-- Trecho do texto --
********

Anthony Albanese primeiro-ministro Austrália G20

Longe das tensões da COP27, Anthony Albanese (terceiro da esquerda para a direita) divertiu-se plantando árvores em Bali junto com líderes da G20

Liz Lacerda, jornalista

Sydney – Na Austrália, a presença do primeiro-ministro é o que determina o interesse da mídia, não necessariamente a relevância do tema, e a cobertura da COP27 no país acabou afetada pelo conflito com outros eventos internacionais não relacionados às mudanças climáticas. 

Na primeira semana, houve o encontro da Associação dos Países do Sudeste Asiático. Na segunda, o G20 em Bali.

O primeiro-ministro Anthony Albanese optou por marcar presença nesses eventos e não compareceu à cúpula do clima, recebendo muitas críticas de ativistas e de parte da imprensa.

Para representá-lo, Albanese enviou três representantes, incluindo o Ministro de Energia e Mudanças Climáticas.

Os meios de comunicação acompanharam a abertura e o início da COP27, com transmissões ao vivo. Mas em seguida a conferência praticamente desapareceu dos noticiários.

Veículos de comunicação com foco internacional como o The Guardian contrastaram a ausência do líder australiano com a presença do Presidente dos Estados Unidos, Joe Biden.

********

-- Tarefa A --
No trecho do texto sobre a cobertura da COP27 na Austrália, quantos representantes Albanese enviou em seu lugar?
-- Tarefa B --
Traduza para o inglês a frase do trecho do texto: "Os meios de comunicação acompanharam a abertura e o início da COP27, com transmissões ao vivo."
-- Tarefa C --
Converta em lista o parágrafo do trecho do texto iniciado por "Sydney – Na Austrália", mantendo os fatos principais.

-- Dados armazenados --
********

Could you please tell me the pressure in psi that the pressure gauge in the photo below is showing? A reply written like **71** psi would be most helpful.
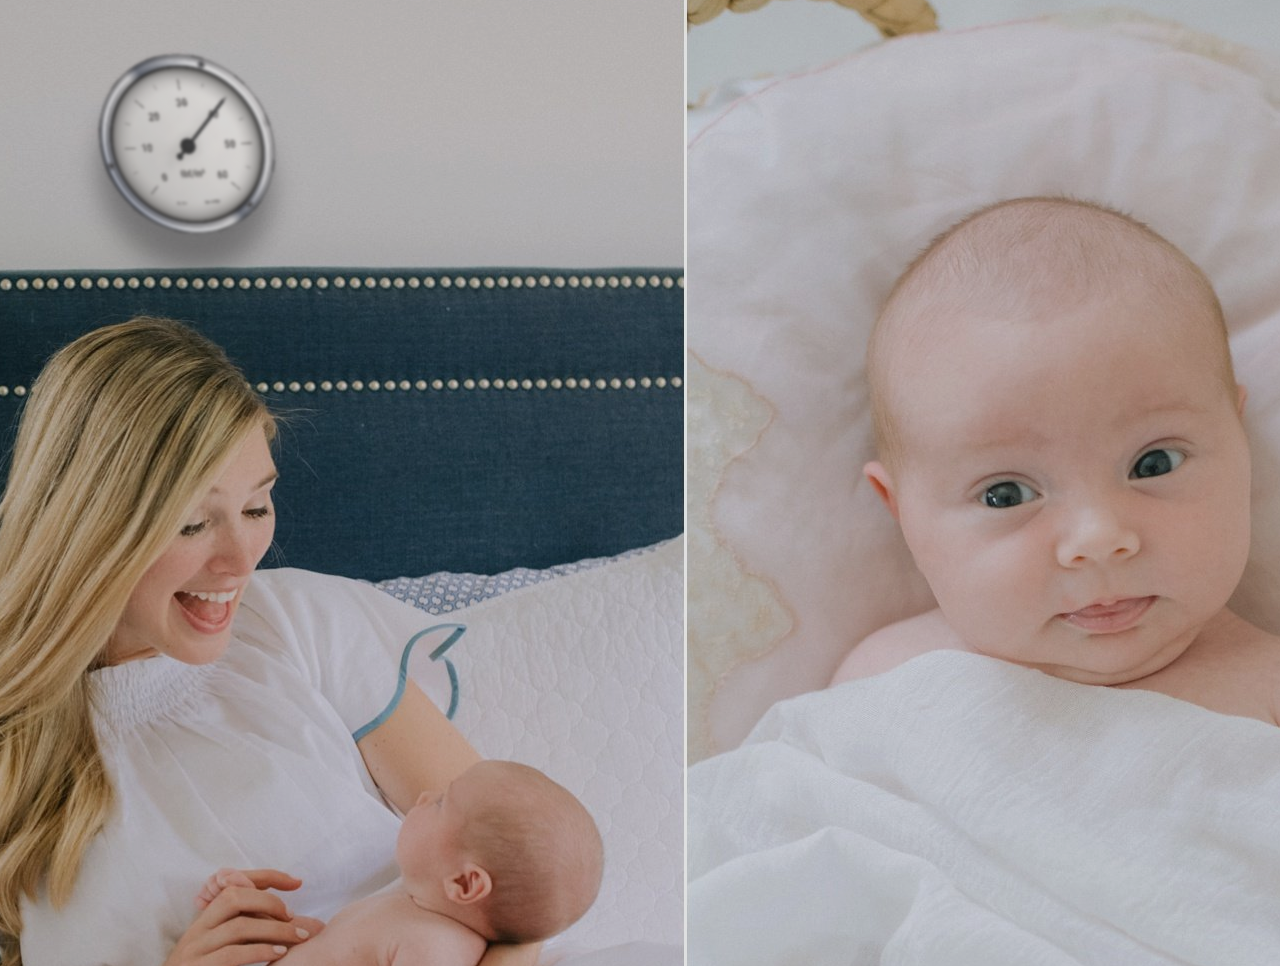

********

-- Resposta A --
Três representantes, incluindo o Ministro de Energia e Mudanças Climáticas.

-- Resposta B --
The media covered the opening and the start of COP27, with live broadcasts.

-- Resposta C --
- Na Austrália, a presença do primeiro-ministro determina o interesse da mídia, não necessariamente a relevância do tema.
- A cobertura da COP27 no país foi afetada pelo conflito com outros eventos internacionais não relacionados às mudanças climáticas.